Claras langer Weg ins Glück

Cover: Verlag

Die Großstädter ziehen aufs Land heutzutage, „Die Uckermark“, so der Titel eines Romans von Birgit von Heintze „ist ausverkauft.“

Vor 100 Jahren war das anders. Simona Wernicke erzählt in „Lindenblütenzeit“ von der fast 21-jährigen Clara Korte aus dem Dörfchen Kranzig im Brandenburgischen, die es mit aller Macht nach Berlin zieht. Sie will weg aus der ärmlichen Kate mit Kühen und Schweine, dem Ausmisten der Ställe und dem Melken. Die nahe Großstadt Berlin lockt, sie will die glitzernde Welt erleben und auch die große Liebe finden.

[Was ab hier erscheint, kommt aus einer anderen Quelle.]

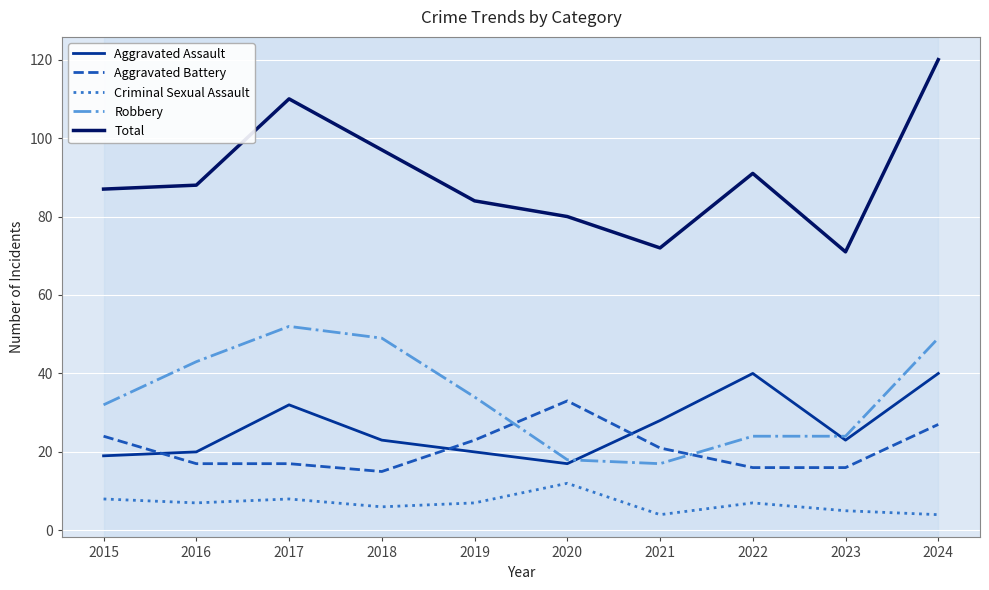

Which series changed the most between 2016 and 2017?

Total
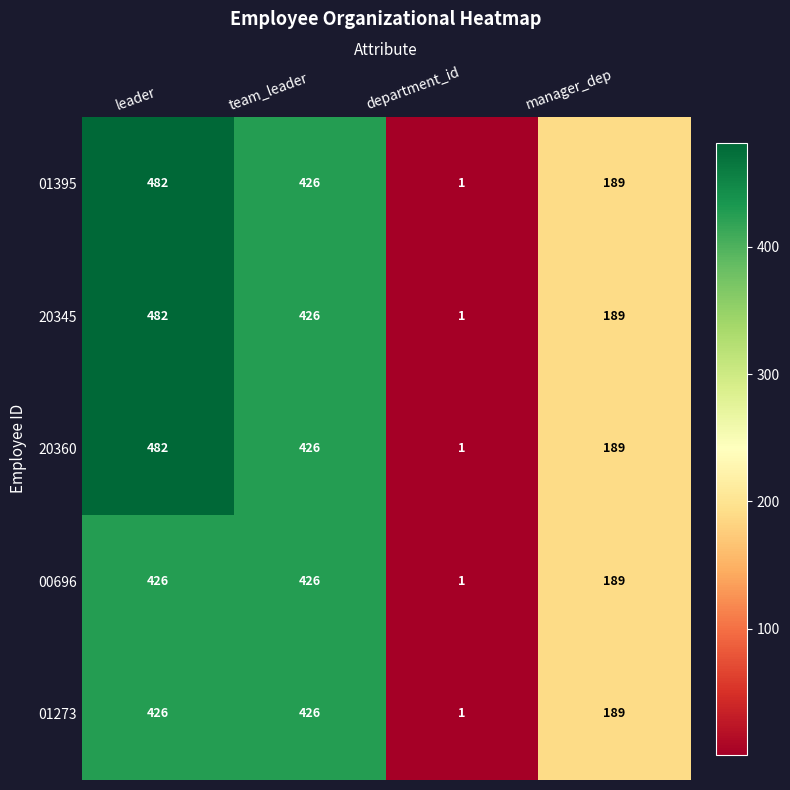

What is the total value across all series at department_id?

5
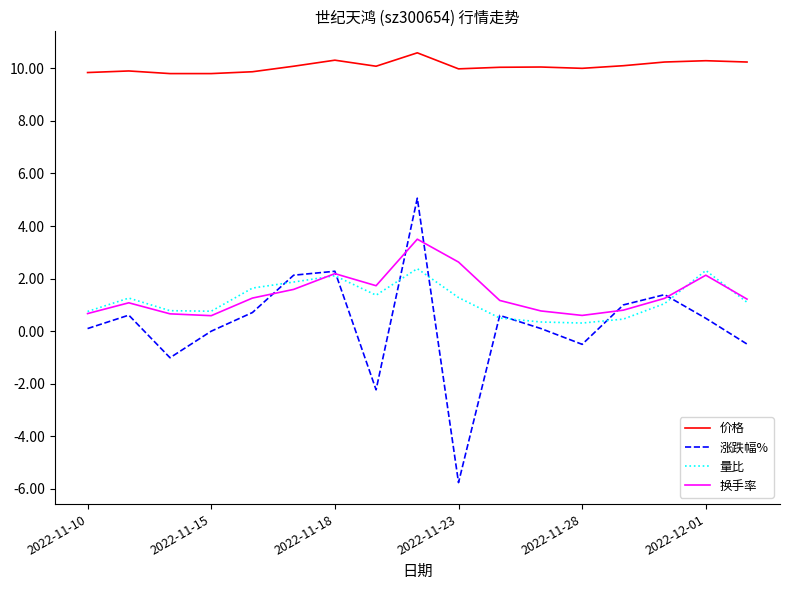

True or false: 价格 and 量比 intersect in this chart.

False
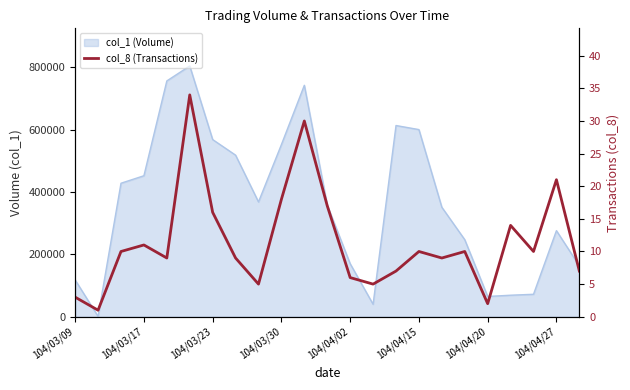

What is the change in value from 9 to 19?

-4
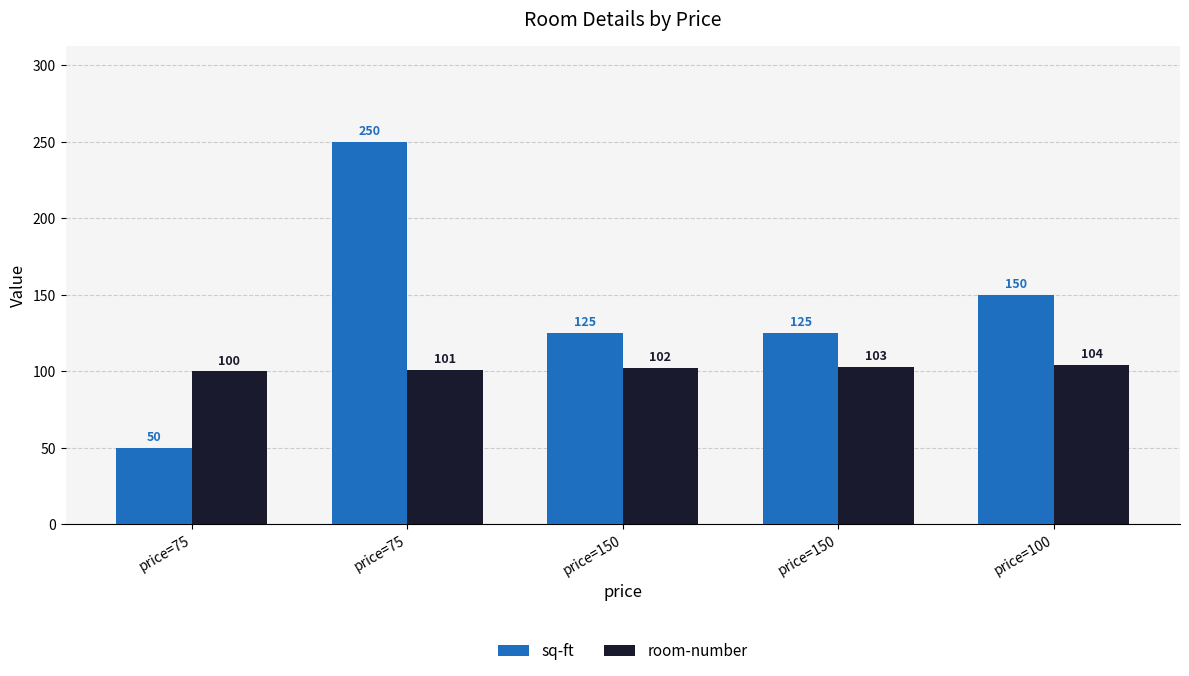

Does the chart contain any negative values?

No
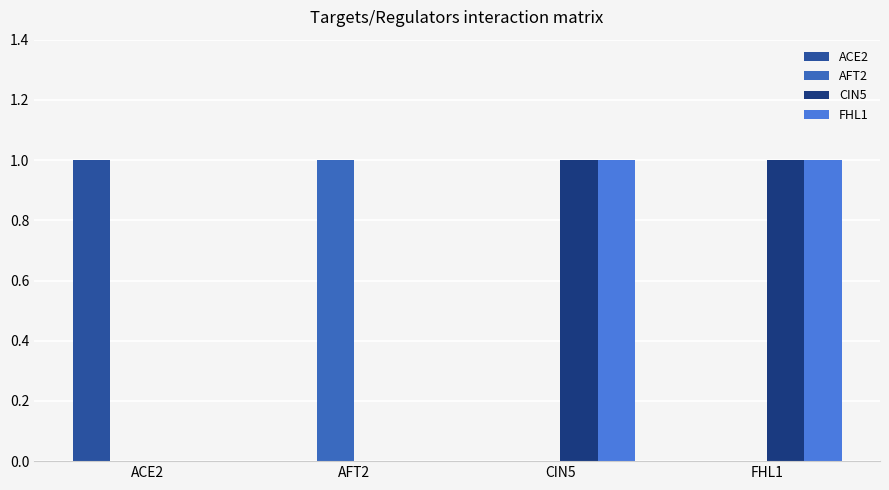

Between CIN5 and FHL1, which series saw the biggest shift?

ACE2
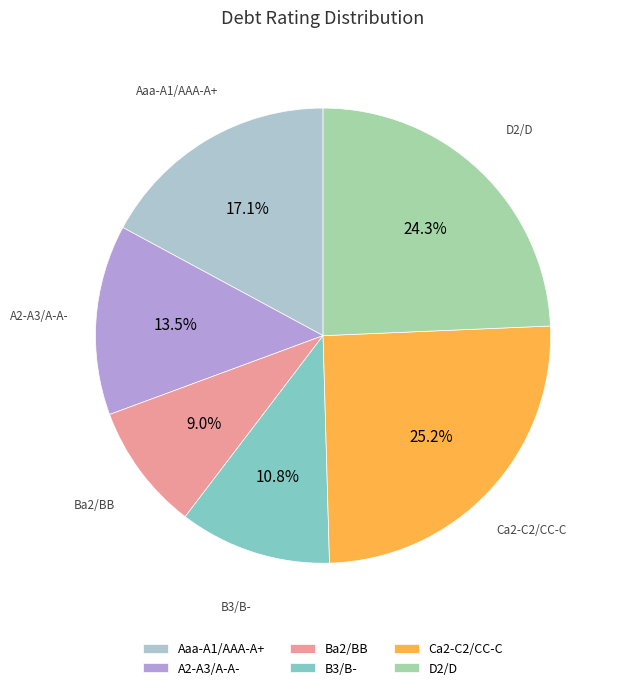

Between D2/D and B3/B-, which is larger?

D2/D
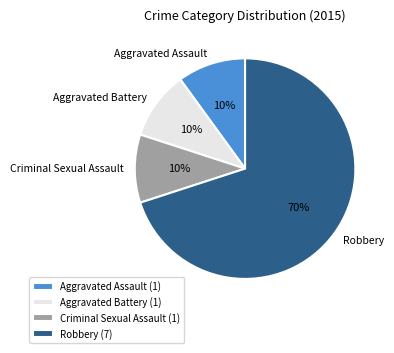

Approximately how many times larger is the value at Robbery compared to Criminal Sexual Assault?

7.0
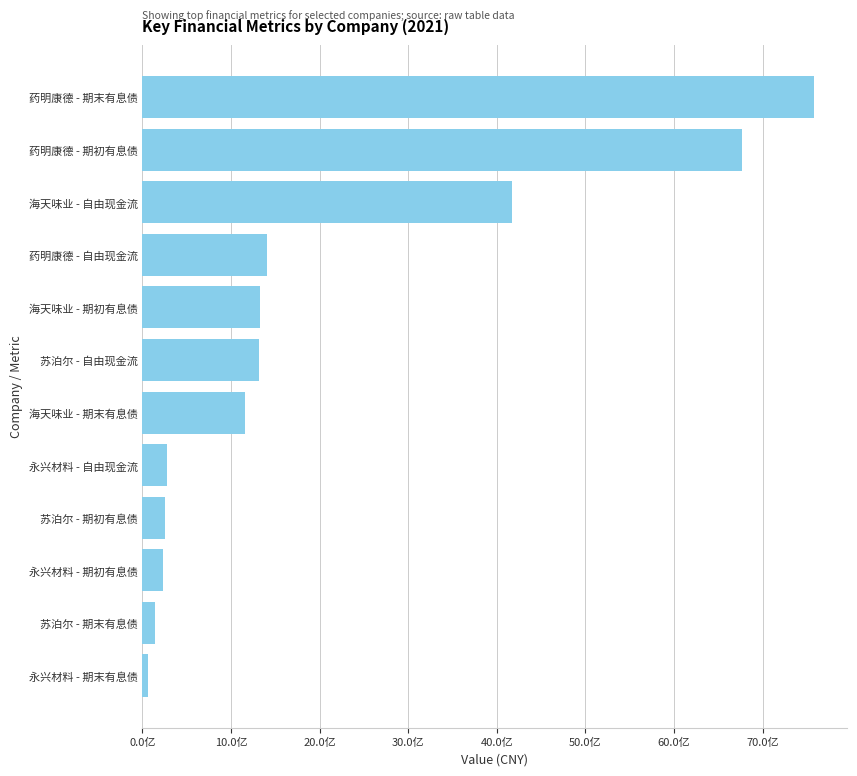

At which category does the chart reach its peak across all series?

药明康德 - 期末有息债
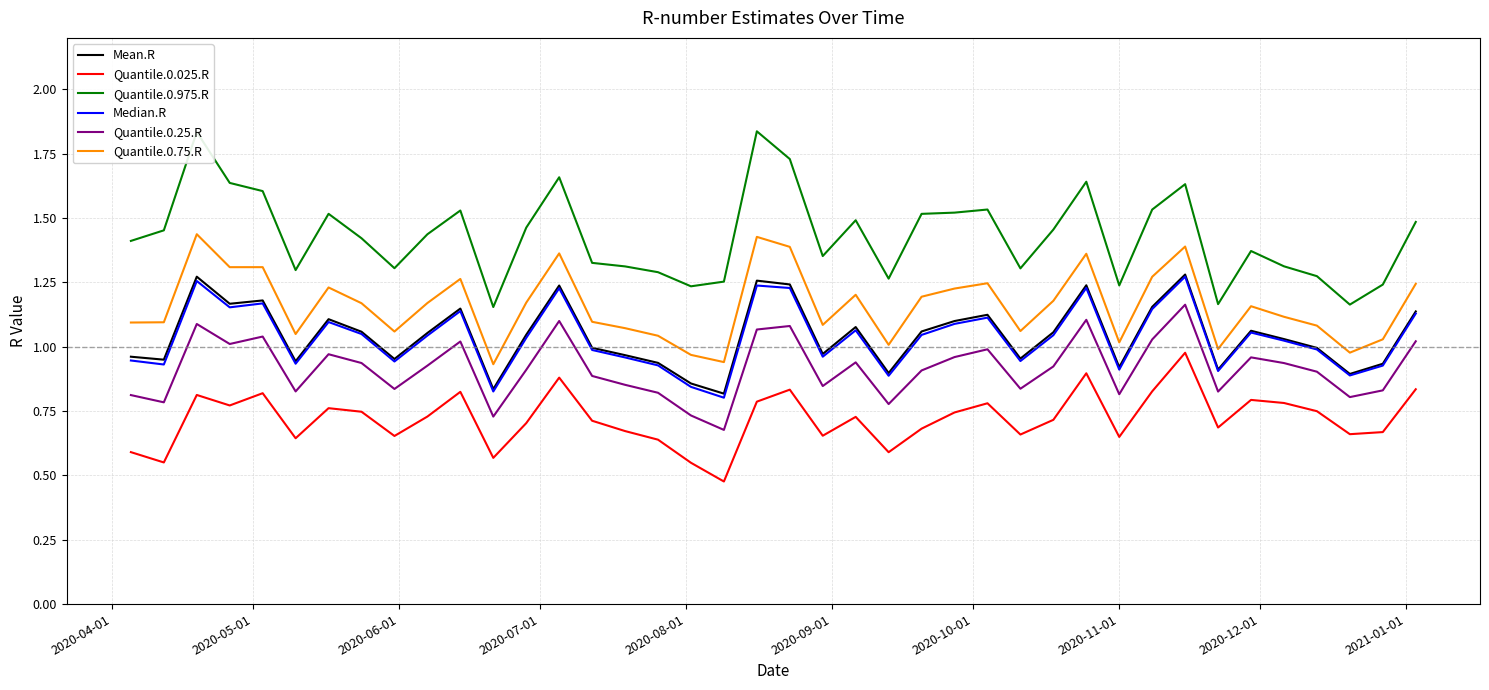

True or false: Quantile.0.25.R and Quantile.0.025.R cross at least once.

False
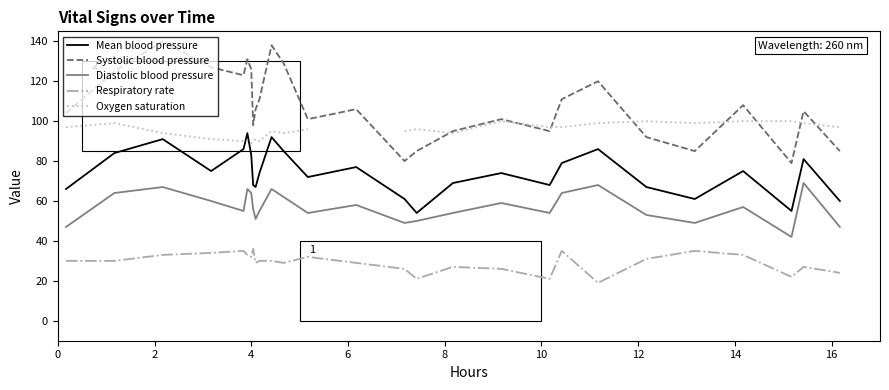

In Diastolic blood pressure, how many points are higher than both neighbors (excluding endpoints)?

8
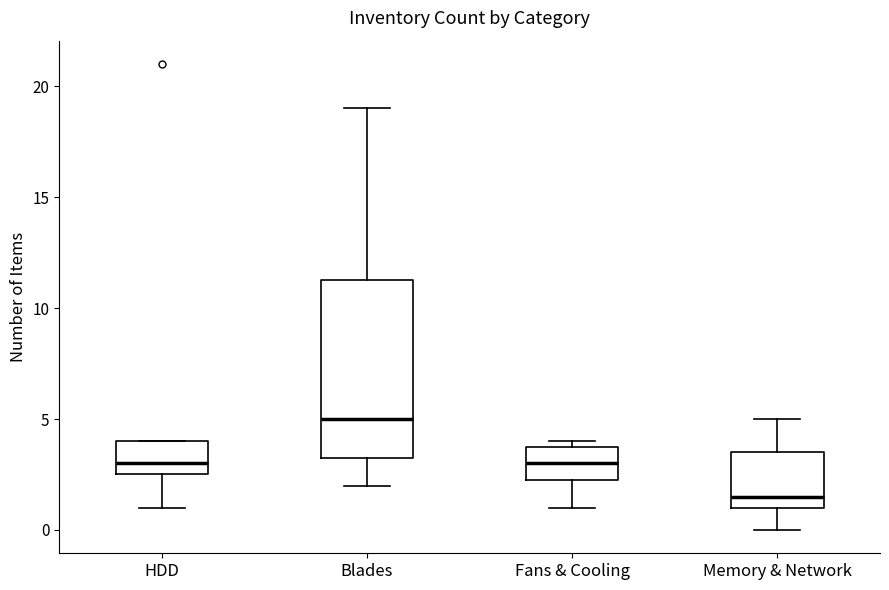

Where is the upper edge of the box for Blades on the y-axis? The values are not printed on the chart, so give them approximately, as read against the axis.

11.5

In Berlin lernt sie die harte Arbeit in der Meierei Bolle kennen, verdient sich ihr eigenes Geld in einem Lebensmittelladen nahe der Markthalle IX in der Eisenbahnstraße, die noch heute existiert, entdeckt die Elektrische und das Haus Vaterland und lernt im „Alten Eierhäuschen“ in Treptow ihren Otto kennen. Sie heiratet, bekommt Kindern und hilft in seinem Friseurgeschäft. Aus der Sicht der jungen Familie werden die Weltwirtschaftskrise, die Kämpfe zwischen Kommunisten und Faschisten, die Wahl Adolf Hitlers und die Erwartungen der Menschen an ihn ebenso miterlebt wie die kleinen Vergnügen des Alltags, die Freude am eigenen Gärtchen, die Ausflüge. Deutschland bereitet sich auf den Krieg vor, führt ihn, verliert ihn. All das erleben die Menschen um Clara und Otto und die beiden mit ihren Kinder selbst: Lebensmittelrationierung, Einberufungen und Todesmeldungen, Bombenangriffe und Vergewaltigungen. Und doch finden sie die Kraft, sich im Leben zu behaupten, weiterzumachen. Die 1962 geborene Autorin hat über 30 Jahre als Chefsekretärin und Redaktionsassistentin bei Berliner Zeitungen gearbeitet. Es gelingt ihr auf den mehr als 500 Seiten des Romans, die Leser ganz dicht an das Geschehen heranzuführen, sie nehmen teil am Alltagsleben der Hauptpersonen, als ob sie mit im Raum sitzen, im Laden anstehen oder in „Hempels Kuhle“ baden gehen. Durch viele Details, die Schlaufen am Kleid, die Beschreibung eines Treppengeländers, eines Lippenstifts oder des Haarwaschpulvers von Schwarzkopf wird eine Zeit lebendig, wie sie vielen deutschen Familien zur eigenen Geschichte gehört und bewahrt wird. Und wie das Leben selbst, ist der Roman mal heiter und unbeschwert, mal düster und traurig, aber ohne Fatalismus und Verzweiflung und lässt Clara mit 45 Jahren ihr Glück finden. rv

Wernicke, S.: Lindenblütenzeit. Gmeiner Verlag, 2025.